Exercise prompt:
Set down the lines of text that follow each picture in the items below, word for word and unchanged, covering every item. Leave the pictures out of your answer.
-=-=-
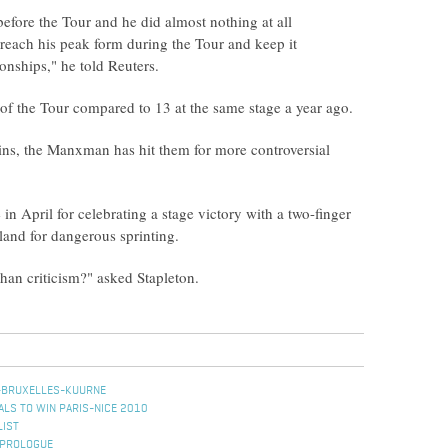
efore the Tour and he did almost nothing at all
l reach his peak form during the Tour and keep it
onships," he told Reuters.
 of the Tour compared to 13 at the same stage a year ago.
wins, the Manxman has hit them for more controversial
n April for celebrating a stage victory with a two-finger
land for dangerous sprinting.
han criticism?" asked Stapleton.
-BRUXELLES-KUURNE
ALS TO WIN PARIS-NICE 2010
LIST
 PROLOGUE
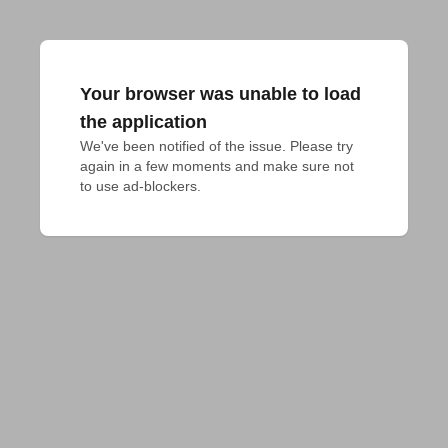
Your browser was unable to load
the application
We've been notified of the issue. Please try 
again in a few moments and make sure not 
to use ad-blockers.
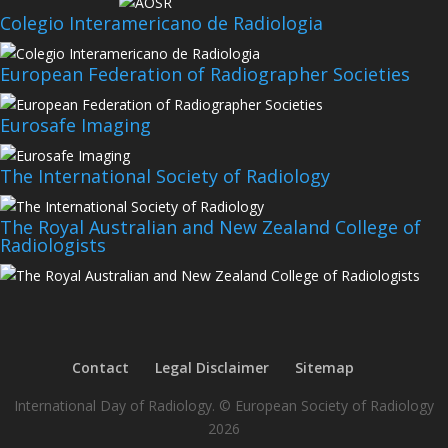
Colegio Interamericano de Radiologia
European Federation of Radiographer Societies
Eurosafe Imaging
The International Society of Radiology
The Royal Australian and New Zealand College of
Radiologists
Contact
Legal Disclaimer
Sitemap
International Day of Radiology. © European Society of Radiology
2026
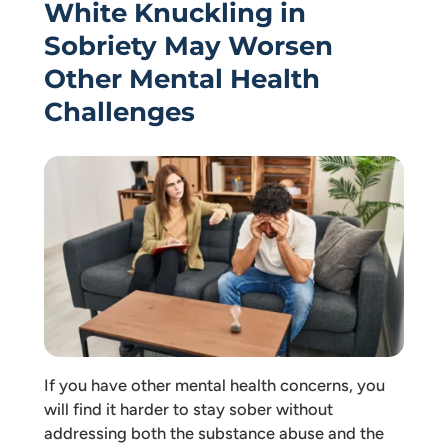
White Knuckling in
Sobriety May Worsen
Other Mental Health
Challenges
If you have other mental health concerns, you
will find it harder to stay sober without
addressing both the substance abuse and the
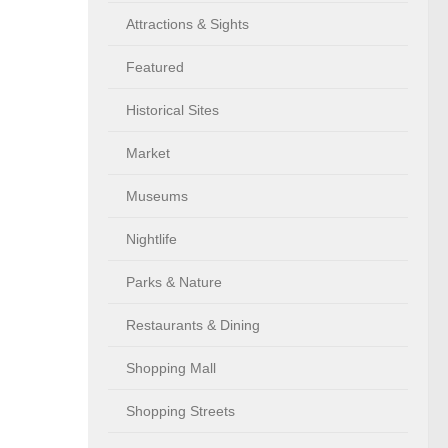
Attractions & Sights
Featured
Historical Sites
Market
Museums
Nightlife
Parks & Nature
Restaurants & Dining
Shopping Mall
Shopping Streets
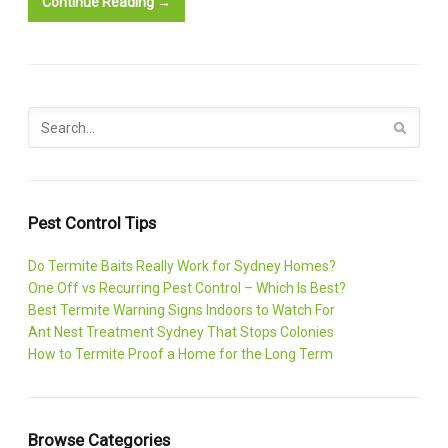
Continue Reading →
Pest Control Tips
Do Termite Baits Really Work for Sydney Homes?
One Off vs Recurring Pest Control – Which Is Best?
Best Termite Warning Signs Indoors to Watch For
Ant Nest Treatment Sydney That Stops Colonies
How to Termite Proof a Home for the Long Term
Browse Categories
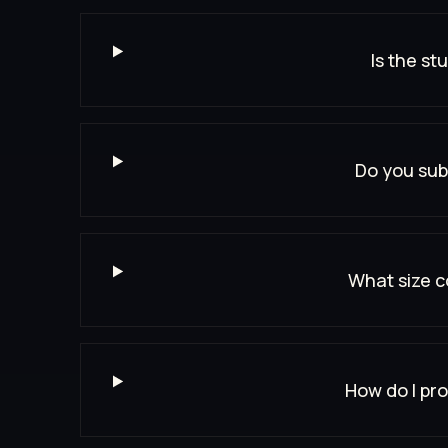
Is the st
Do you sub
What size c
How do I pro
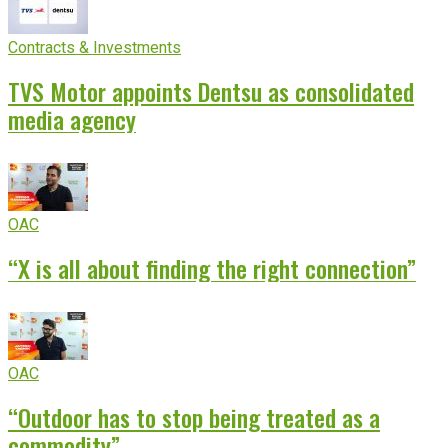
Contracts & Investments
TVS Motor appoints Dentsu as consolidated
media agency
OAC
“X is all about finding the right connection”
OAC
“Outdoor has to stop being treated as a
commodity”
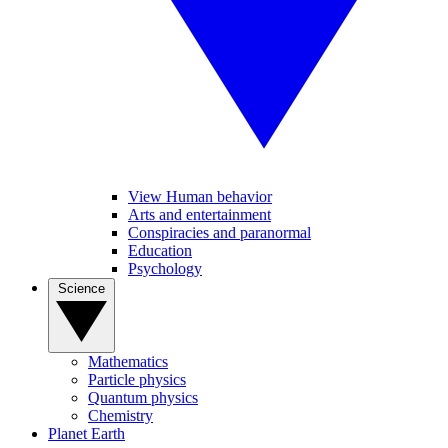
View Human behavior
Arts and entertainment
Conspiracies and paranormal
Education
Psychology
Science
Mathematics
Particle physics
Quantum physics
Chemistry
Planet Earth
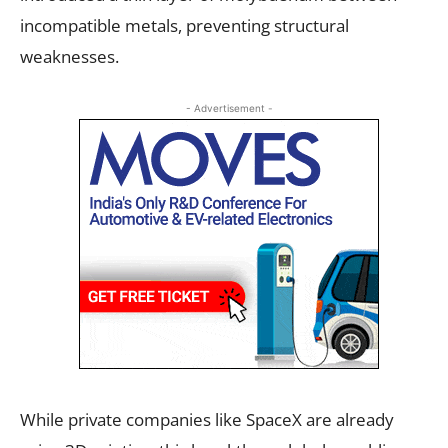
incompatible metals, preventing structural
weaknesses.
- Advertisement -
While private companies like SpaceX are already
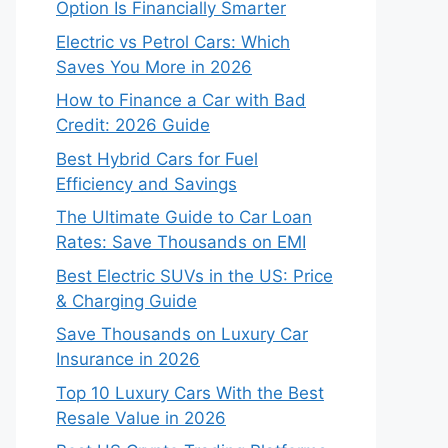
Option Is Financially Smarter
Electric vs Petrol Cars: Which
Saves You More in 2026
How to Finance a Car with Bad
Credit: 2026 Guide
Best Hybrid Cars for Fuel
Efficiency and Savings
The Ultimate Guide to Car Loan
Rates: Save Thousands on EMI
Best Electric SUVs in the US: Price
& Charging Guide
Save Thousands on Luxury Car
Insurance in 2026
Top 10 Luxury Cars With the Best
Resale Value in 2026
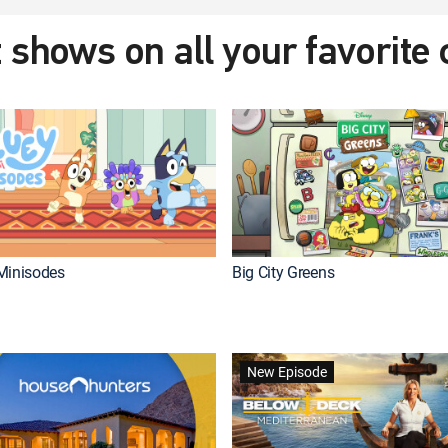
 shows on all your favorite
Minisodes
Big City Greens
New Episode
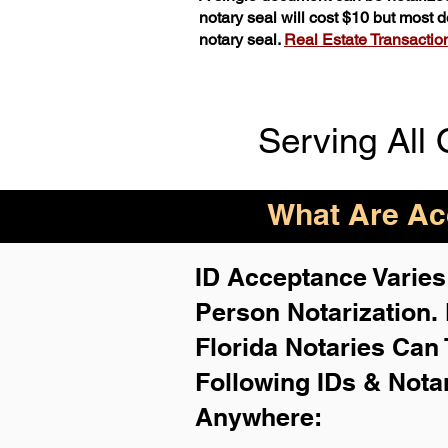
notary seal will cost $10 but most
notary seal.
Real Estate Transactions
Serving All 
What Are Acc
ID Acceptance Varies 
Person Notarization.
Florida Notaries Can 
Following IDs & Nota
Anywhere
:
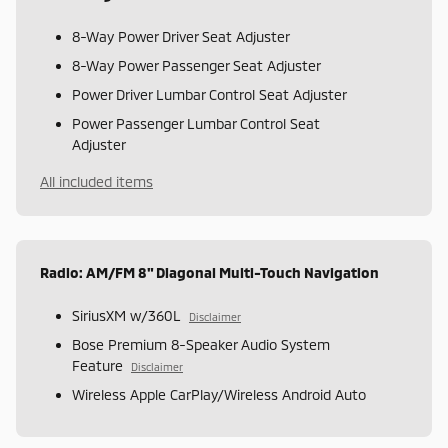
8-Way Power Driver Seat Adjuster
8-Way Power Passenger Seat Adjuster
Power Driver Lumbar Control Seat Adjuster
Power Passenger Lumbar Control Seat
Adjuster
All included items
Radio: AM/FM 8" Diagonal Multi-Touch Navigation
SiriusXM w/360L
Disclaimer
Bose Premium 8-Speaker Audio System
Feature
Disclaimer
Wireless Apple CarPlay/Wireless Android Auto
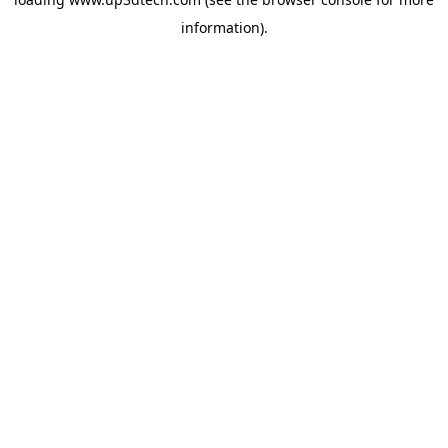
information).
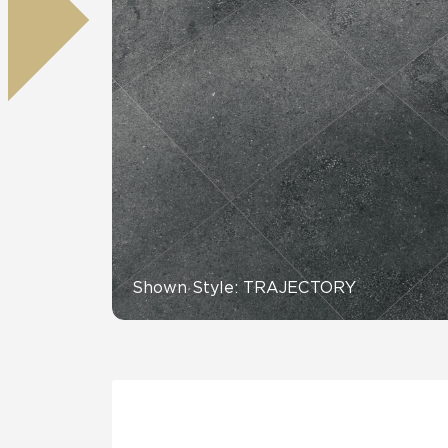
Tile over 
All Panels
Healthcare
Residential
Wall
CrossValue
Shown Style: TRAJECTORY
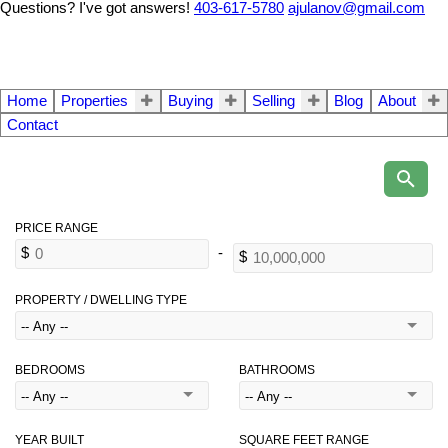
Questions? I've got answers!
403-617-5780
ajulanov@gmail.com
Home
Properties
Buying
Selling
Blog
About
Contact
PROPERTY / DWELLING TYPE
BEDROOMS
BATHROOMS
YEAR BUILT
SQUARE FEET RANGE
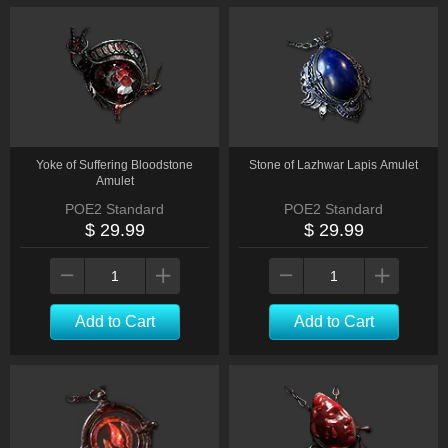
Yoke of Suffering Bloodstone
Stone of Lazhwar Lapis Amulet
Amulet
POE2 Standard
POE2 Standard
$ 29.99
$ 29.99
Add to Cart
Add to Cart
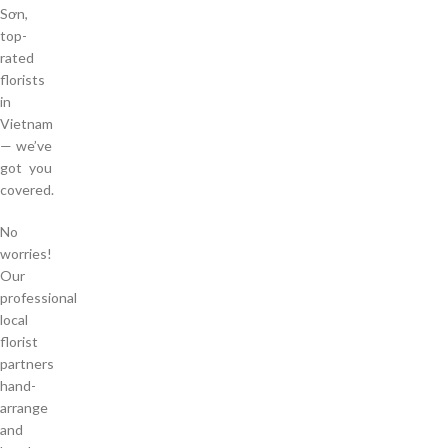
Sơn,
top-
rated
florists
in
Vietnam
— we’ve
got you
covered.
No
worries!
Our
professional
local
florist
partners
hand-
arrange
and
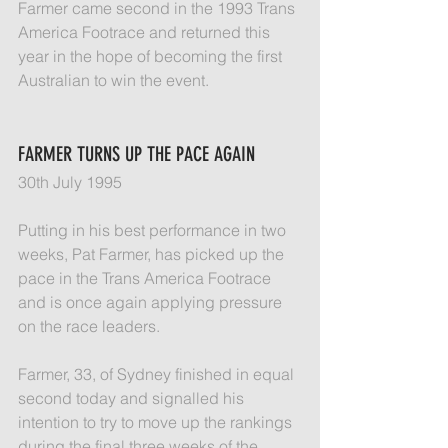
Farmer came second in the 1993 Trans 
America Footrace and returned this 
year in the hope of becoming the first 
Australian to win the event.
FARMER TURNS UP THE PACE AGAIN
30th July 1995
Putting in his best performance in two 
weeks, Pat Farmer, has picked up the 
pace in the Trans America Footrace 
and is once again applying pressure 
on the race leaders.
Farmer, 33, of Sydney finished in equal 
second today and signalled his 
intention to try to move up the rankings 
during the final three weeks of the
-=-=-
Your solution:
efore the Tour and he did almost nothing at all
l reach his peak form during the Tour and keep it
onships," he told Reuters.
 of the Tour compared to 13 at the same stage a year ago.
wins, the Manxman has hit them for more controversial
n April for celebrating a stage victory with a two-finger
land for dangerous sprinting.
han criticism?" asked Stapleton.
-BRUXELLES-KUURNE
ALS TO WIN PARIS-NICE 2010
LIST
 PROLOGUE
Your browser was unable to load
the application
We've been notified of the issue. Please try 
again in a few moments and make sure not 
to use ad-blockers.
Colegio Interamericano de Radiologia
European Federation of Radiographer Societies
Eurosafe Imaging
The International Society of Radiology
The Royal Australian and New Zealand College of
Radiologists
Contact
Legal Disclaimer
Sitemap
International Day of Radiology. © European Society of Radiology
2026
White Knuckling in
Sobriety May Worsen
Other Mental Health
Challenges
If you have other mental health concerns, you
will find it harder to stay sober without
addressing both the substance abuse and the
Attractions & Sights
Featured
Historical Sites
Market
Museums
Nightlife
Parks & Nature
Restaurants & Dining
Shopping Mall
Shopping Streets
Continue Reading →
Pest Control Tips
Do Termite Baits Really Work for Sydney Homes?
One Off vs Recurring Pest Control – Which Is Best?
Best Termite Warning Signs Indoors to Watch For
Ant Nest Treatment Sydney That Stops Colonies
How to Termite Proof a Home for the Long Term
Browse Categories
Is the st
Do you sub
What size c
How do I pro
Contracts & Investments
TVS Motor appoints Dentsu as consolidated
media agency
OAC
“X is all about finding the right connection”
OAC
“Outdoor has to stop being treated as a
commodity”
View Human behavior
Arts and entertainment
Conspiracies and paranormal
Education
Psychology
Science
Mathematics
Particle physics
Quantum physics
Chemistry
Planet Earth
incompatible metals, preventing structural
weaknesses.
- Advertisement -
While private companies like SpaceX are already
Option Is Financially Smarter
Electric vs Petrol Cars: Which
Saves You More in 2026
How to Finance a Car with Bad
Credit: 2026 Guide
Best Hybrid Cars for Fuel
Efficiency and Savings
The Ultimate Guide to Car Loan
Rates: Save Thousands on EMI
Best Electric SUVs in the US: Price
& Charging Guide
Save Thousands on Luxury Car
Insurance in 2026
Top 10 Luxury Cars With the Best
Resale Value in 2026
 shows on all your favorite
Minisodes
Big City Greens
New Episode
notary seal will cost $10 but most
notary seal.
Real Estate Transactions
Serving All 
What Are Acc
ID Acceptance Varies 
Person Notarization.
Florida Notaries Can 
Following IDs & Nota
Anywhere
:
8-Way Power Driver Seat Adjuster
8-Way Power Passenger Seat Adjuster
Power Driver Lumbar Control Seat Adjuster
Power Passenger Lumbar Control Seat
Adjuster
All included items
Radio: AM/FM 8" Diagonal Multi-Touch Navigation
SiriusXM w/360L
Disclaimer
Bose Premium 8-Speaker Audio System
Feature
Disclaimer
Wireless Apple CarPlay/Wireless Android Auto
information).
Tile over 
All Panels
Healthcare
Residential
Wall
CrossValue
Shown Style: TRAJECTORY
Questions? I've got answers!
403-617-5780
ajulanov@gmail.com
Home
Properties
Buying
Selling
Blog
About
Contact
PROPERTY / DWELLING TYPE
BEDROOMS
BATHROOMS
YEAR BUILT
SQUARE FEET RANGE
Yoke of Suffering Bloodstone
Stone of Lazhwar Lapis Amulet
Amulet
POE2 Standard
POE2 Standard
$ 29.99
$ 29.99
Add to Cart
Add to Cart
Sơn,
top-
rated
florists
in
Vietnam
— we’ve
got you
covered.
No
worries!
Our
professional
local
florist
partners
hand-
arrange
and
Farmer came second in the 1993 Trans 
America Footrace and returned this 
year in the hope of becoming the first 
Australian to win the event.
FARMER TURNS UP THE PACE AGAIN
30th July 1995
Putting in his best performance in two 
weeks, Pat Farmer, has picked up the 
pace in the Trans America Footrace 
and is once again applying pressure 
on the race leaders.
Farmer, 33, of Sydney finished in equal 
second today and signalled his 
intention to try to move up the rankings 
during the final three weeks of the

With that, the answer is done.